Threat-Reduction Program Marks 15-Year Anniversary

By John J. Kruzel
American Forces Press Service

Aug. 29, 2007 - When the Soviet Union lifted its Iron Curtain after the Cold War, Moscow left behind a lethal legacy in former Soviet bloc countries -- arsenals filled with chemical and biological weapons, nuclear warheads, intercontinental ballistic missiles, nuclear bombers and submarines. But 15 years ago today, in the midst of rising fears that rogue regimes or
terrorists sought the remaining stockpiles, U.S. Sens. Sam Nunn and Richard Lugar initiated the Cooperative Threat Reduction Program, also called the Nunn-Lugar Program.

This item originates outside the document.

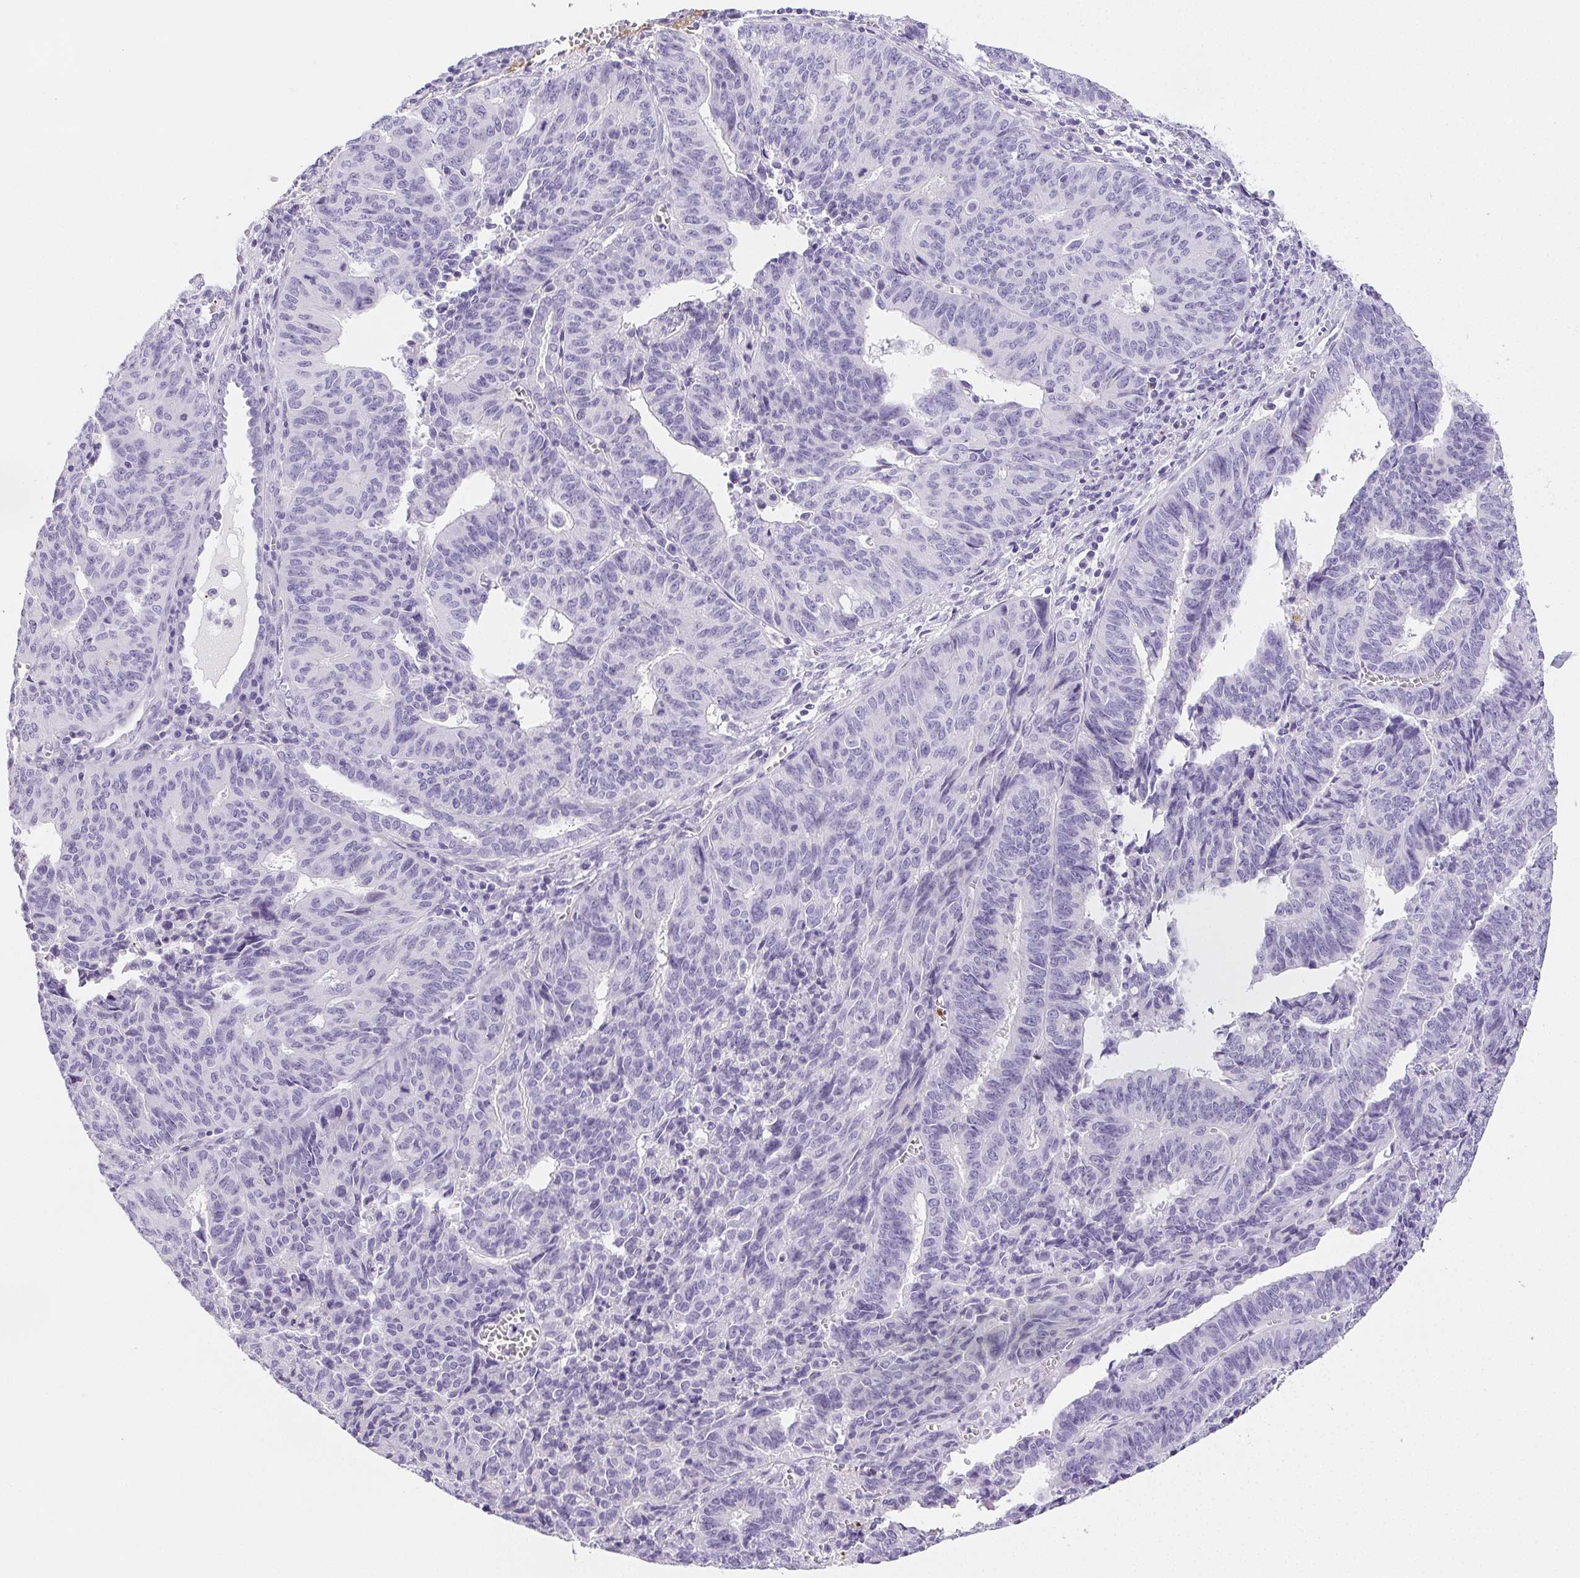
{"staining": {"intensity": "negative", "quantity": "none", "location": "none"}, "tissue": "endometrial cancer", "cell_type": "Tumor cells", "image_type": "cancer", "snomed": [{"axis": "morphology", "description": "Adenocarcinoma, NOS"}, {"axis": "topography", "description": "Endometrium"}], "caption": "High magnification brightfield microscopy of endometrial cancer (adenocarcinoma) stained with DAB (brown) and counterstained with hematoxylin (blue): tumor cells show no significant expression. (DAB IHC with hematoxylin counter stain).", "gene": "VTN", "patient": {"sex": "female", "age": 65}}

Since 1992, the program drastically cut the number of leftover weapons, dismantling more than 2,000 intercontinental missiles, eliminating 1,000 missile launchers and deactivating 7,000 nuclear warheads in former Soviet Union states.

"Cooperative threat-reduction programs are a critical tool used to address one of the gravest threats we face: the danger that
terrorists and proliferators could gain access to weapons or materials of mass destruction," President Bush said in a statement today.

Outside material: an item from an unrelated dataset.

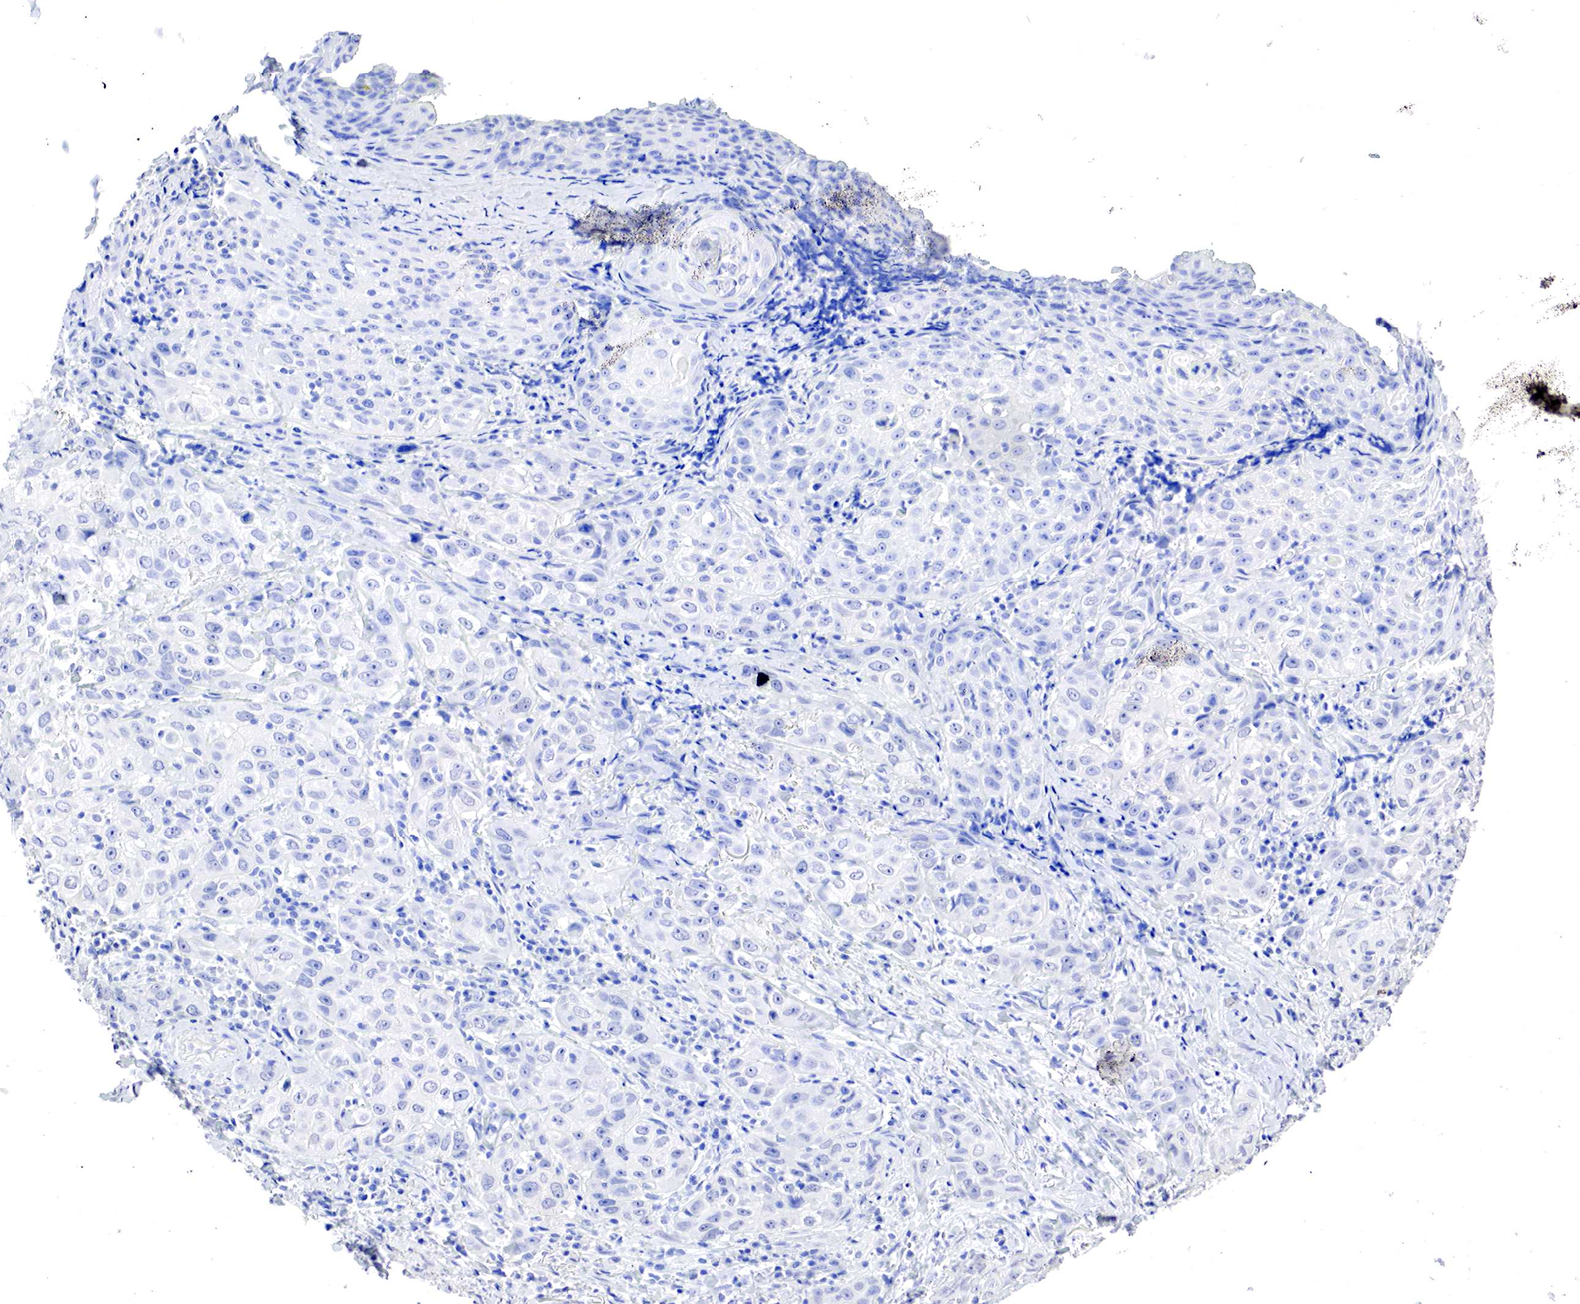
{"staining": {"intensity": "negative", "quantity": "none", "location": "none"}, "tissue": "head and neck cancer", "cell_type": "Tumor cells", "image_type": "cancer", "snomed": [{"axis": "morphology", "description": "Squamous cell carcinoma, NOS"}, {"axis": "topography", "description": "Oral tissue"}, {"axis": "topography", "description": "Head-Neck"}], "caption": "Tumor cells are negative for protein expression in human head and neck squamous cell carcinoma.", "gene": "OTC", "patient": {"sex": "female", "age": 82}}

Dedicated to securing, eliminating and accounting for large-scale deadly weapons, Bush said, cooperative threat-reduction programs represent "the cornerstone for U.S. funding" outlined in multilateral nonproliferation partnership efforts.

At a roundtable discussion yesterday at the Carnegie Center in Moscow, Lugar, who co-sponsored the program, called it "a concept through which we attempt to take control of a global threat of our own making."

"(The Cooperative Threat Reduction Program) became the primary tool through which the United States works with Russia to safely destroy its massive nuclear, chemical and biological warfare capacity," he said. "Both sides recognized the importance of this endeavor to our mutual security."

Together, the United States and Russia convinced Ukraine, Belarus and Kazakhstan to eliminate all nuclear weapons from their territories, and in all, the program has disabled more nuclear weapons than exist in the combined arsenals of the United Kingdom, France and China.

"The significance of this is often underestimated," said Liz Sherwood, former deputy assistant defense secretary for Russia, Ukraine and Eurasia from 1993-96. Sherwood, who helped build the Nunn-Lugar framework on the Defense Department's behalf, noted that Ukraine possessed the world's third-largest nuclear arsenal when it gained independence in 1991.

"We largely don't notice the dogs that didn't bark, but Ukraine with nuclear weapons would have been a very different challenge for us," she said. "Basically, that hasn't been something we had to worry about at all, because we managed to denuclearize them so easily."

Sherwood commended Nunn and Lugar for their efforts, calling their program "important and inspirational."

"In an era in which are very worried about the proliferation of weapons of mass destruction," she said, "it is important to take note of how much we can do to prevent proliferation."